FDA Adverse Event Injury Summary report: N

11.0MM TI HELICAL BLADE 105MM

MDR report key: 2923621 · Received January 22, 2013

Report

Report Number
3003506883-2013-00035
Event Type
Injury
Date Received
January 22, 2013
Date of Event
December 25, 2012
Report Date
December 25, 2012
Manufacturer
SYNTHES ELMIRA
Product Code
HSB
PMA / PMN Number
K011857
Adverse Event
Yes
Report Source
Manufacturer report
Reporter Location
VA
Reporter Occupation
OTHER HEALTH CARE PROFESSIONAL

Narratives

Additional Manufacturer Narrative · 1

ADDITIONAL NARRATIVE: INVESTIGATION COULD NOT BE COMPLETED, NO CONCLUSION COULD BE DRAWN AS NO DEVICE WAS RETURNED. A REVIEW OF THE RAW MATERIAL DEVICE HISTORY RECORD REVEALED THIS LOT MET ALL SPECIFICATIONS WITH NO ANOMALIES NOTED.
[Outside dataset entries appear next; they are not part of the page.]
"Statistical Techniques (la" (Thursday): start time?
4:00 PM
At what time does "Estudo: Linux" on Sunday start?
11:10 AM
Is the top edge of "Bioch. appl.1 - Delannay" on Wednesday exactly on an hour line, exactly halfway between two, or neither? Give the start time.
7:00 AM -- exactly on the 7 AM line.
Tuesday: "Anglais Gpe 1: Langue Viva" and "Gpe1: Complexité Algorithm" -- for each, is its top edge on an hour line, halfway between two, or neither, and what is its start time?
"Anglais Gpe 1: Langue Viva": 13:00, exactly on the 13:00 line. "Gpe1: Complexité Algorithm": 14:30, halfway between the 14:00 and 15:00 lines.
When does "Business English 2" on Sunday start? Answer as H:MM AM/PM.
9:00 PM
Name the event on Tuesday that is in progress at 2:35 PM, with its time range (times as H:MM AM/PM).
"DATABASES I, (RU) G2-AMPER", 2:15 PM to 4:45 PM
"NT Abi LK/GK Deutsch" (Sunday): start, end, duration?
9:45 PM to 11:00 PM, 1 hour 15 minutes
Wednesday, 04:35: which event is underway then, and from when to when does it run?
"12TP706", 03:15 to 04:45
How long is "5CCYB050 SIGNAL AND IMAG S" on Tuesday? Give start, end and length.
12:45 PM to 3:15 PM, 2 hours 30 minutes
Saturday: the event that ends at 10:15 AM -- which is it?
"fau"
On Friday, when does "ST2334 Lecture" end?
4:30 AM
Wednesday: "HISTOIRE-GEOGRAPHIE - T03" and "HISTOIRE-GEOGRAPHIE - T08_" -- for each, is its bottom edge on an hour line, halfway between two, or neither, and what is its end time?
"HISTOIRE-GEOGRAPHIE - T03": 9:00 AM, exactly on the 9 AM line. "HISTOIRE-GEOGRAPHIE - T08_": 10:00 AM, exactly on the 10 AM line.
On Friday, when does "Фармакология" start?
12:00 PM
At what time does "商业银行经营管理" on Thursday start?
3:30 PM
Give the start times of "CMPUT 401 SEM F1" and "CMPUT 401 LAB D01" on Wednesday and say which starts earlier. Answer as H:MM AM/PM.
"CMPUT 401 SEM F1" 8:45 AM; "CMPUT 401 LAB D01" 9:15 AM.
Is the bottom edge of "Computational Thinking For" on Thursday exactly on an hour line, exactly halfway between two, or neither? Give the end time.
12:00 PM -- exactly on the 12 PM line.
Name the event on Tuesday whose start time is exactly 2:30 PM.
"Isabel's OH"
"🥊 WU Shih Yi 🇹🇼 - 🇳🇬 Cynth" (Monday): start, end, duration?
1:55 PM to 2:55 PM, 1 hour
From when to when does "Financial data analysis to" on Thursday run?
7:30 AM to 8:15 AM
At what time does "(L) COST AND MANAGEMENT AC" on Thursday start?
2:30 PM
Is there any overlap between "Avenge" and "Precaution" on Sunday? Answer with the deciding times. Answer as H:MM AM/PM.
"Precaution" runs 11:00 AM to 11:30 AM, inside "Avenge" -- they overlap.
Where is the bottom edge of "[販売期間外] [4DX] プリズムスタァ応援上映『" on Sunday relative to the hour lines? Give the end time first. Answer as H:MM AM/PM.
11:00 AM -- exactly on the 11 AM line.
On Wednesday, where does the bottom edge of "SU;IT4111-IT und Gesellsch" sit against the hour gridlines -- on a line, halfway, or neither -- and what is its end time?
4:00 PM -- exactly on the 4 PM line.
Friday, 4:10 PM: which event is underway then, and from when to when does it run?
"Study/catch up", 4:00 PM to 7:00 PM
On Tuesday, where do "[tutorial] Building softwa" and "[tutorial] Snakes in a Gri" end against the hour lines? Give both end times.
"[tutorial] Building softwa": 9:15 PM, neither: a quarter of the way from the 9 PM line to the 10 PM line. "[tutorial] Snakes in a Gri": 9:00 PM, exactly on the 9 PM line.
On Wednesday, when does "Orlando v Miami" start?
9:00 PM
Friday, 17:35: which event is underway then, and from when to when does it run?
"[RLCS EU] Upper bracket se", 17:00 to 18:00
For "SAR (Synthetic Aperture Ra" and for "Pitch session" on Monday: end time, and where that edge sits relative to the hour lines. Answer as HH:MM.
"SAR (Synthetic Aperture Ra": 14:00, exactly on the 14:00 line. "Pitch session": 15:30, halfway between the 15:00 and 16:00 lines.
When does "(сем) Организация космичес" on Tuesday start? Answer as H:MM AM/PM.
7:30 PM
Additional Manufacturer Narrative · 1

A MANUFACTURING EVALUATION WAS CONDUCTED AND IT STATES THAT THE RECEIVED CONDITION OF THE HELIX BLADE SHOWS ANODIZED RUBBED AWAY ON THE SHAFT. SOME MATERIAL DISPLACEMENT AND DAMAGE IS EVIDENT IN THE POCKET FEATURE. THE DAMAGE TO THE POCKET FEATURE PREVENTS MEASUREMENT OF W4. SINCE FEATURES RELEVANT TO THE COMPLAINT CONDITION CANNOT BE MEASURED, THE COMPLAINT IS INDETERMINATE. PLACEHOLDER.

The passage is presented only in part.